Hickok Cole
80 M Street
Washington, D.C.
The 80 M Street project is the first-ever mass timber renovation of a commercial office building in Washington, D.C. Located in the city’s Navy Yard district, the project adds 107,000 square feet in three floors of overbuild to the existing seven-story, 265,000-square-foot building. Given mass timber’s novelty in the city, the extension design underwent a thorough vetting process before it was approved by the D.C. code authority. The structural and fire engineers developed new concepts for custom concealed, two-hour-rated mass timber connections, a consideration not addressed prescriptively within the code. During the design-assist phase, the timber design-assist contractor further detailed and tested the connections to secure final approval. Close collaboration with local code officials helped establish an alternate compliance path to allow mass timber to be used within the current permitting process. The 80 M Street project demonstrates the potential for mass timber construction by taking full advantage of its core benefits.

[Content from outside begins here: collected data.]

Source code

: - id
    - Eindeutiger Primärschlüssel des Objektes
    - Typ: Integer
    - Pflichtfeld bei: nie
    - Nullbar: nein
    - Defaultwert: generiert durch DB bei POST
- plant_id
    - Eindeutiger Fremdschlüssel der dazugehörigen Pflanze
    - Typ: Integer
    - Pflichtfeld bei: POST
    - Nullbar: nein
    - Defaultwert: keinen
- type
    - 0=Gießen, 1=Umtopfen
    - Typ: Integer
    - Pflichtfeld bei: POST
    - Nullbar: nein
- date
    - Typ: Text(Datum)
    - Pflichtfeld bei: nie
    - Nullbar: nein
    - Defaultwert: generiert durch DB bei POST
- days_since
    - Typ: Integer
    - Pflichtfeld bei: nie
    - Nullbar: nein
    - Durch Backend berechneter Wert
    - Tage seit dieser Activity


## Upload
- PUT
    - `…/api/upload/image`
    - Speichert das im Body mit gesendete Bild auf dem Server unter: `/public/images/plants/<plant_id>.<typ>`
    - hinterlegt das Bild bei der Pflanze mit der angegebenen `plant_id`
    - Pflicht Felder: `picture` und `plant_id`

The building incorporates approximately 1,400 tons of mass timber—a 100 percent renewable material with the ability to sequester carbon dioxide emissions. The procurement and installation strategy served to minimize carbon emissions even further by making efficient use of shipping timelines and storage locations. 80 M’s mass timber structure took just eight weeks to install—compared with the 14 weeks it typically takes to build a similar structure using concrete or steel.